To replace its 1,600 megawatt-capacity with renewables would require roughly 800,000 solar panels or 320 of the largest onshore wind turbines — plus an impossible assumption the sun never sets and the wind never stops.
Pairing batteries with wind and solar is understood to be a solution to the problem, but the technology and economics have yet to be proven.
Another challenge is the U.S. electricity grid itself. It was built to have a consistent flow of power running through it all the time. However, wind and solar being variable resources means the grid still needs a reliable baseload, such as those supplied by coal- or gas-fired turbines that can be quickly throttled up and down, to balance usage demands that vary by time of day and seasons.
Solar is now cost-competitive and, in some cases, cheaper than fossil fuels, according to Jan Mazurek, who directs the Carbon Dioxide Removal Fund at the ClimateWorks Foundation.
“But the challenge is knowing when to bring the solar online and knowing when to bring a firmer resource online after the sun sets. And that is a universal challenge whether it's in Southeast Asia or it's in the United States,” she said.
Overall, Mazurek is optimistic.
“We can get zero emitting electricity generation up to 67% by 2031 compared to 39% under business as usual … and that's just using the existing zero-emitting baseload with wind and solar layered on top, so I don't think that it's an insurmountable challenge,” Mazurek told VOA.
What about electricity?
Meanwhile, the National Academies of Sciences, Engineering and Medicine, an independent adviser to the federal government, proposes funding experiments to shoot particles into the atmosphere to increase the amount of reflected sunlight, as well as seeding clouds with particles that would allow more heat to escape from the Earth.
From others there is a call for more down-to-earth solutions.
“The key to carbon reduction in our economy lies in electrification,” Kirtley said. “Electric cars, electric trains, and converting industrial processes like steelmaking to electricity are all feasible and would enable the use of carbon free sources of energy, such as nuclear power.”
For the U.S. economy to convert to carbon-free generation, according to Kirtley, an effective carbon tax would be needed and “we need to reform our regulation of nuclear power plant construction to shorten the time it takes to put one up.”

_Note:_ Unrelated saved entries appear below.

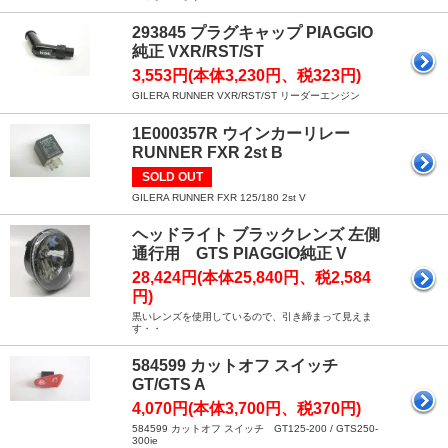
293845 プラグキャップ PIAGGIO
純正 VXR/RST/ST
3,553円(本体3,230円、税323円)
GILERA RUNNER VXR/RST/ST リーダーエンジン
1E000357R ウインカーリレー
RUNNER FXR 2st B
SOLD OUT
GILERA RUNNER FXR 125/180 2st V
ヘッドライト ブラックレンズ 左側
通行用 GTS PIAGGIO純正 V
28,424円(本体25,840円、税2,584
円)
黒いレンズを使用しているので、引き締まって見えま
す・・
584599 カットオフ スイッチ
GT/GTS A
4,070円(本体3,700円、税370円)
584599 カットオフ スイッチ GT125-200 / GTS250-
300ie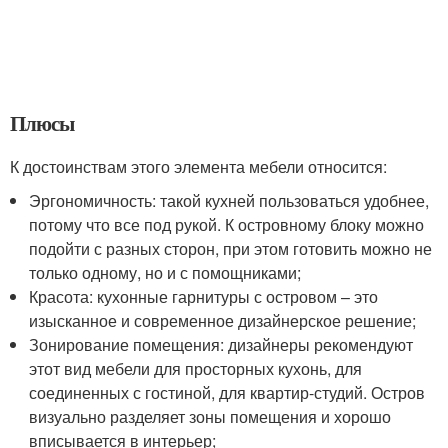
Плюсы
К достоинствам этого элемента мебели относится:
Эргономичность: такой кухней пользоваться удобнее,
потому что все под рукой. К островному блоку можно
подойти с разных сторон, при этом готовить можно не
только одному, но и с помощниками;
Красота: кухонные гарнитуры с островом – это
изысканное и современное дизайнерское решение;
Зонирование помещения: дизайнеры рекомендуют
этот вид мебели для просторных кухонь, для
соединенных с гостиной, для квартир-студий. Остров
визуально разделяет зоны помещения и хорошо
вписывается в интерьер;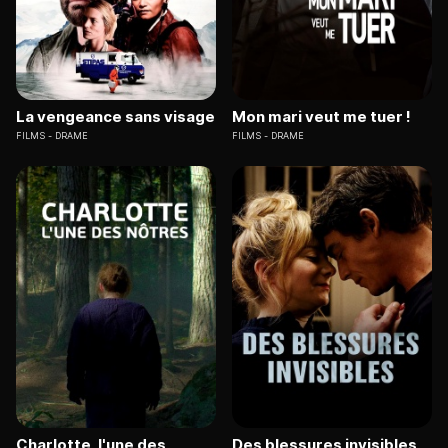
La vengeance sans visage
Mon mari veut me tuer !
FILMS
DRAME
FILMS
DRAME
Charlotte, l'une des
Des blessures invisibles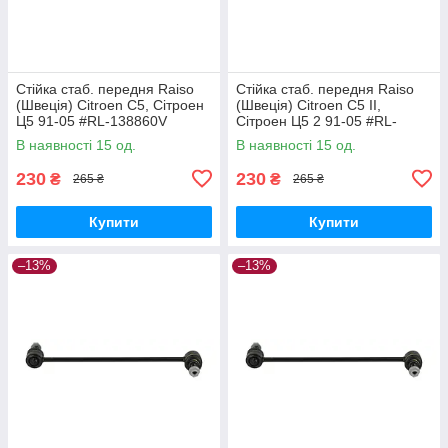
Стійка стаб. передня Raiso
Стійка стаб. передня Raiso
(Швеція) Citroen C5, Сітроен
(Швеція) Citroen C5 II,
Ц5 91-05 #RL-138860V
Сітроен Ц5 2 91-05 #RL-
UAPVVRP17
138860V UAQEZFD17
В наявності 15 од.
В наявності 15 од.
230
230
₴
₴
265 ₴
265 ₴
Купити
Купити
–13%
–13%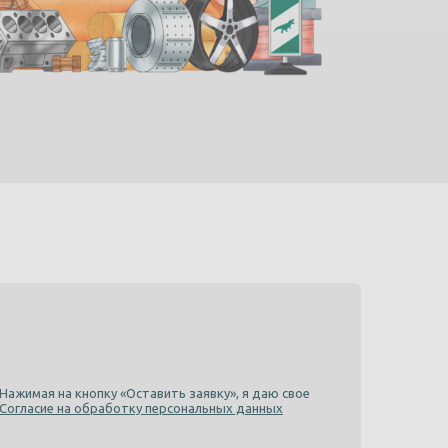
Нажимая на кнопку «Оставить заявку», я даю свое
Согласие на обработку персональных данных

Some environmentalists and politicians remain reluctant to endorse nuclear power, pointing to previous disasters at Three Mile Island in the U.S. state of Pennsylvania, Chernobyl in Ukraine and Fukushima in Japan.
“Over the past few years, clean energy advocates and environmentalists have significantly shifted in support of nuclear energy as it becomes clearer that when we lose nuclear power, we often see it replaced by fossil fuels — working against any progress that is made even as we add more wind, solar and new nuclear in the decades to come,” said John Kotek, vice president of policy development and public affairs at the Nuclear Energy Institute.
“That’s why we have seen bipartisan bills passed in states like Illinois, New Jersey and Connecticut to preserve existing nuclear plants,” Kotek told VOA in a statement.
“It’s undeniable that we need public policy to drive much of this change to get us to zero and below zero by 2050,” Mazurek said. “It's a critical moment, but at the same time I'm very much encouraged by private sector action.”
Government, regulators and industry also will need to figure out how to manage a much more complex grid that, even without renewables in the mix, is always a delicate balancing act.
That was evident during last year’s rolling blackouts in California and this February’s electricity generation failure during a winter storm in Texas, the two most populated U.S. states.
“There is no entity which takes responsibility for making sure there's enough generation,” said Bose who also warns not enough attention is being paid to resiliency of the distribution system, which is no longer passive and one-way. Compounding that is the increase in the number and strength of damaging storms, which many blame on climate change.
“Policies and regulations seem to not always jive very well with the technologies that are coming up,” Bose, of Washington State University, said.